Road Dogg believes feuds and storylines should justify having a Hell in a Cell match regardless of whether the gimmick has its own PPV.
Hell in a Cell remains one of the most brutal matches WWE have ever created. Introduced in 1997, Hell in a Cell is often meant to settle grunge feuds that have gone on for an extended period.
However, some have suggested that the concept has been watered down by having it as an annual pay-per-view. The first Hell in a Cell pay-per-view occurred in 2009 and featured three Hell in a Cell matches on the show.
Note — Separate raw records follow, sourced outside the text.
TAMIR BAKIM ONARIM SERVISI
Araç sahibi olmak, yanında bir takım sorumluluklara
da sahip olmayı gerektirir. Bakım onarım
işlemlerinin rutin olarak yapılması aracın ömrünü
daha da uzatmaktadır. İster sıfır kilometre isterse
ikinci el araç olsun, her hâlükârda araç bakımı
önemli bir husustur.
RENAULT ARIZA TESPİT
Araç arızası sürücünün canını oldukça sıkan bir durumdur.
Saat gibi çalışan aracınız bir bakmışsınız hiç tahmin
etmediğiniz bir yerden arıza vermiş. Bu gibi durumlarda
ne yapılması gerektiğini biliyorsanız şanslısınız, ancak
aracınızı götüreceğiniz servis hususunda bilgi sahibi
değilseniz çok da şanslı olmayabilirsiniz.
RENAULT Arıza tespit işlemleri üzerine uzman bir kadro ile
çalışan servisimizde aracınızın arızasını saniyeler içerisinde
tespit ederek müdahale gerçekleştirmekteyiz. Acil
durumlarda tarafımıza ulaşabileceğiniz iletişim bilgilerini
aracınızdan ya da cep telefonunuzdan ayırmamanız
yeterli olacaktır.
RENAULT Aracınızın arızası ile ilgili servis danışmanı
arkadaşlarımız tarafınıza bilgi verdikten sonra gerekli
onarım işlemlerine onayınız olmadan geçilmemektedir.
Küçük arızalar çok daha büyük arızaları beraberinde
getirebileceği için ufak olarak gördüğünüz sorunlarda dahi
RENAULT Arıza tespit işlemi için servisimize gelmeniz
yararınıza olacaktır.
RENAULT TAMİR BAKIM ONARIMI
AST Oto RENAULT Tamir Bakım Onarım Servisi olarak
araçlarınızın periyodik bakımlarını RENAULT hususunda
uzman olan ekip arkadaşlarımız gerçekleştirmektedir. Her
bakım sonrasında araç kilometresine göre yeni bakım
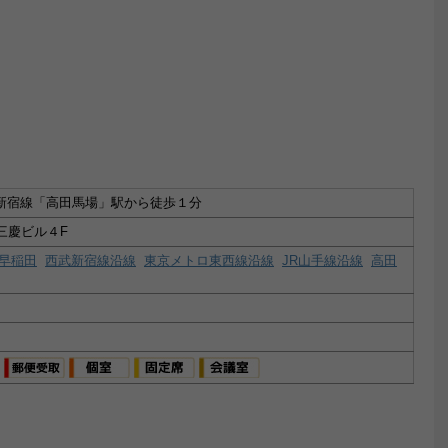
新宿線「高田馬場」駅から徒歩１分
 三慶ビル４F
早稲田
西武新宿線沿線
東京メトロ東西線沿線
JR山手線沿線
高田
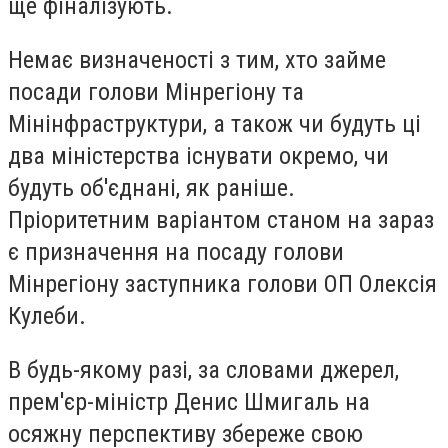
ще фіналізують.
Немає визначеності з тим, хто займе
посади голови Мінрегіону та
Мінінфраструктури, а також чи будуть ці
два міністерства існувати окремо, чи
будуть об'єднані, як раніше.
Пріоритетним варіантом станом на зараз
є призначення на посаду голови
Мінрегіону заступника голови ОП
Олексія
Кулеби
.
В будь-якому разі, за словами джерел,
прем'єр-міністр Денис Шмигаль на
осяжну перспективу збереже свою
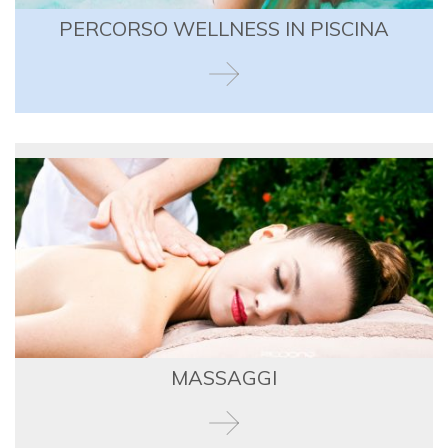
PERCORSO WELLNESS IN PISCINA
MASSAGGI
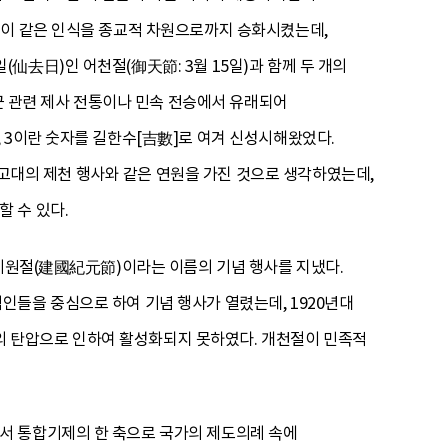
 이 같은 인식을 종교적 차원으로까지 승화시켰는데,
仙去日)인 어천절(御天節: 3월 15일)과 함께 두 개의
단군 관련 제사 전통이나 민속 전승에서 유래되어
 3이란 숫자를 길한수[吉數]로 여겨 신성시해왔었다.
은 고대의 제천 행사와 같은 연원을 가진 것으로 생각하였는데,
 수 있다.
국기원절(建國紀元節)이라는 이름의 기념 행사를 지냈다.
인들을 중심으로 하여 기념 행사가 열렸는데, 1920년대
 탄압으로 인하여 활성화되지 못하였다. 개천절이 민족적
서 통합기제의 한 축으로 국가의 제도의례 속에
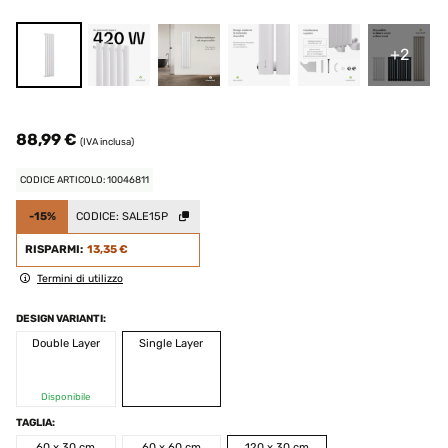
+2
88,99 €
(IVA inclusa)
CODICE ARTICOLO: 10046811
-15%
CODICE:
SALE15P
RISPARMI:
13,35 €
Termini di utilizzo
DESIGN VARIANTI:
Double Layer
Single Layer
Disponibile
TAGLIA:
60 x 30 cm
60 x 60 cm
120 x 30 cm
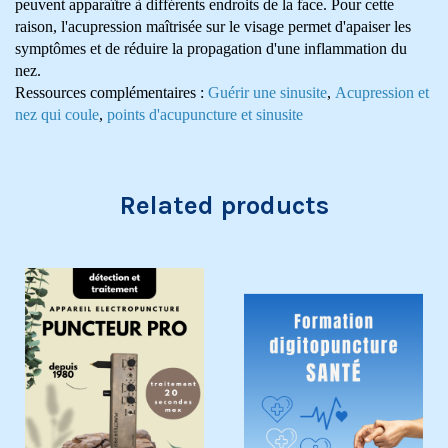
peuvent apparaître à différents endroits de la face. Pour cette
raison, l'acupression maîtrisée sur le visage permet d'apaiser les
symptômes et de réduire la propagation d'une inflammation du
nez.
Ressources complémentaires :
Guérir une sinusite
,
Acupression et
nez qui coule
,
points d'acupuncture et sinusite
Related products
Exclusivité web !
Pack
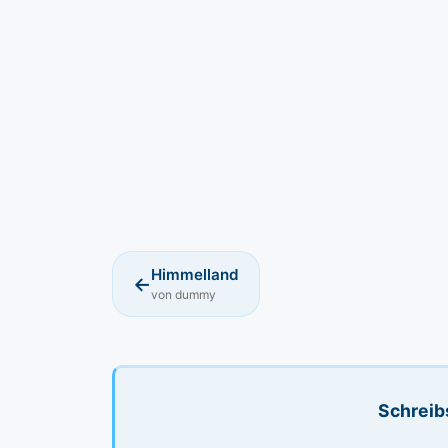
Himmelland
←
von dummy
Schreib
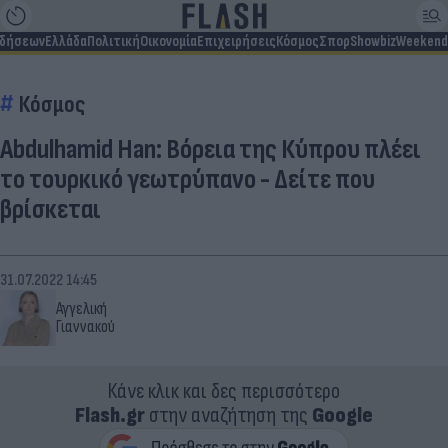
ιδήσεων
Ελλάδα
Πολιτική
Οικονομία
Επιχειρήσεις
Κόσμος
Σπορ
Showbiz
Weekend
Κόσμος
Abdulhamid Han: Βόρεια της Κύπρου πλέει
το τουρκικό γεωτρύπανο - Δείτε που
βρίσκεται
31.07.2022 14:45
Αγγελική
Γιαννακού
Κάνε κλικ και δες περισσότερο
Flash.gr
στην αναζήτηση της
Google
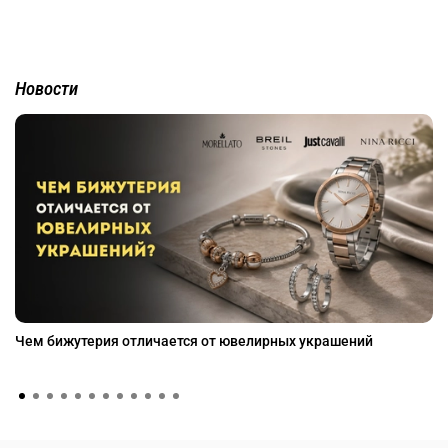
Новости
Чем бижутерия отличается от ювелирных украшений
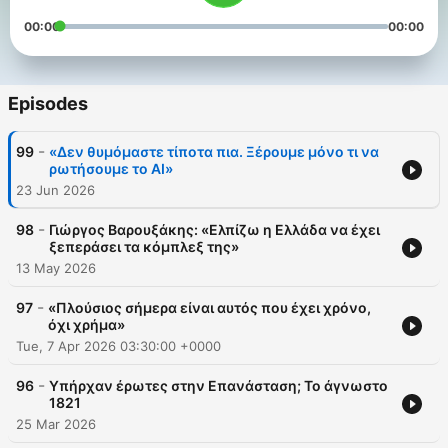
00:00
00:00
Episodes
-
99
«Δεν θυμόμαστε τίποτα πια. Ξέρουμε μόνο τι να
ρωτήσουμε το ΑΙ»
23 Jun 2026
-
98
Γιώργος Βαρουξάκης: «Ελπίζω η Ελλάδα να έχει
ξεπεράσει τα κόμπλεξ της»
13 May 2026
-
97
«Πλούσιος σήμερα είναι αυτός που έχει χρόνο,
όχι χρήμα»
Tue, 7 Apr 2026 03:30:00 +0000
-
96
Υπήρχαν έρωτες στην Επανάσταση; Το άγνωστο
1821
25 Mar 2026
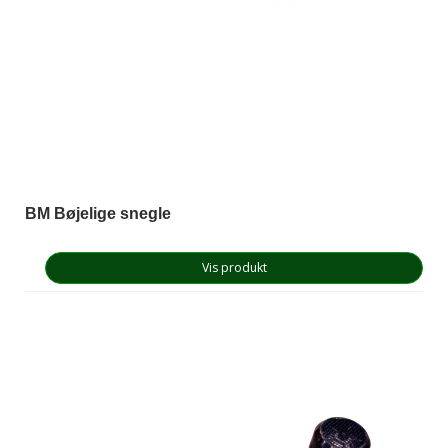
BM Bøjelige snegle
Vis produkt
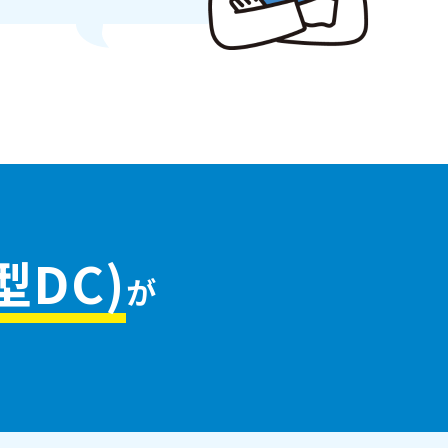
DC)
が
。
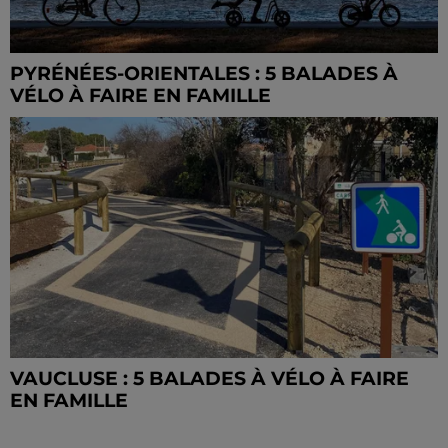
PYRÉNÉES-ORIENTALES : 5 BALADES À
VÉLO À FAIRE EN FAMILLE
VAUCLUSE : 5 BALADES À VÉLO À FAIRE
EN FAMILLE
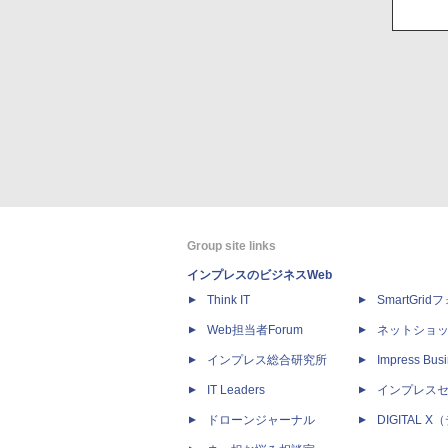
Group site links
インプレスのビジネスWeb
Think IT
SmartGri
Web担当者Forum
ネットショ
インプレス総合研究所
Impress Busi
IT Leaders
インプレス
ドローンジャーナル
DIGITAL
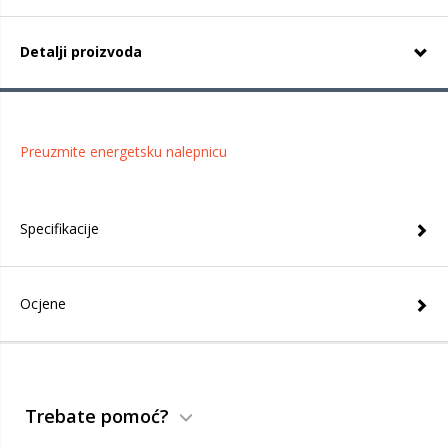
Detalji proizvoda
Preuzmite energetsku nalepnicu
Specifikacije
Ocjene
Trebate pomoć?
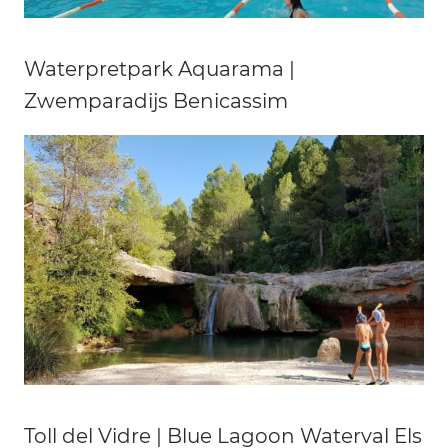
Waterpretpark Aquarama |
Zwemparadijs Benicassim
Toll del Vidre | Blue Lagoon Waterval Els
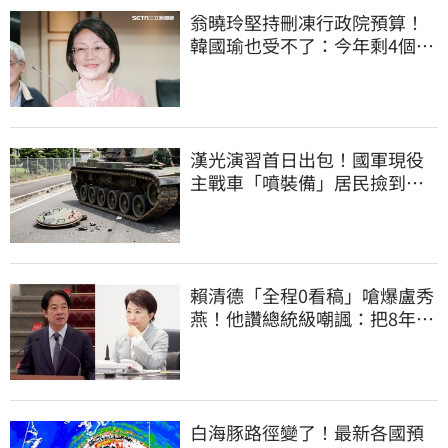
翁曉玲堅持刪凍行政院預算！
韓國瑜也受不了：今年剩4個月
你思考一下
漢光演習首日出包！國軍現役
主戰車「噴裝備」居民撿到零
件…軍方說話了
賴清德「全程0看稿」嗆爆盧秀
燕！他讚總統級嘲諷：把8年總
帳一次掀翻
白海豚路徑變了！最新各國預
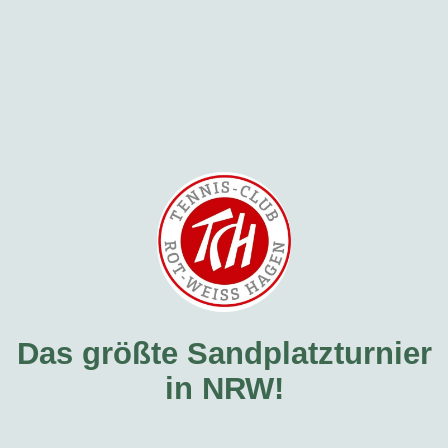
Das größte Sandplatzturnier
in NRW!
One person who argues against the idea of Hell in a Cell pay-per-views watering down the match concept is WWE Hall of Famer Road Dogg. On the latest edition of the “Oh…You Didn’t Know” podcast, Road Dogg explained why he believes good feuds and storylines are just as important of a reason for why the hellish structure is brought back each year.
“I don’t think so. Look I think it’s a different cage. If you have a cage match, you don’t give those away all the time, either. You know what I mean? So I think maybe on holiday tours or something, you’ll get a cage match or two. But you don’t get, you don’t see those a lot on television.
So really having something to build to and then the trick is actually was in your question was making sure the story is right for Hell in the Cell, and very few are. So you have to be there when you look at these two combatants you go, we got to lock them inside Hell in a Cell and this is the end, you know what I’m like, this is the blow off. We can’t do anything else. And so yeah, very important that the story has to be right and match the consequences of Hell in a Cell.”
Kane made his WWE debut in October 1997 during the Hell in a Cell match between Shawn Michaels and The Undertaker at Badd Blood. WWE recently announced they would be celebrating the 25th anniversary of The Big Red Monster’s debut later this month.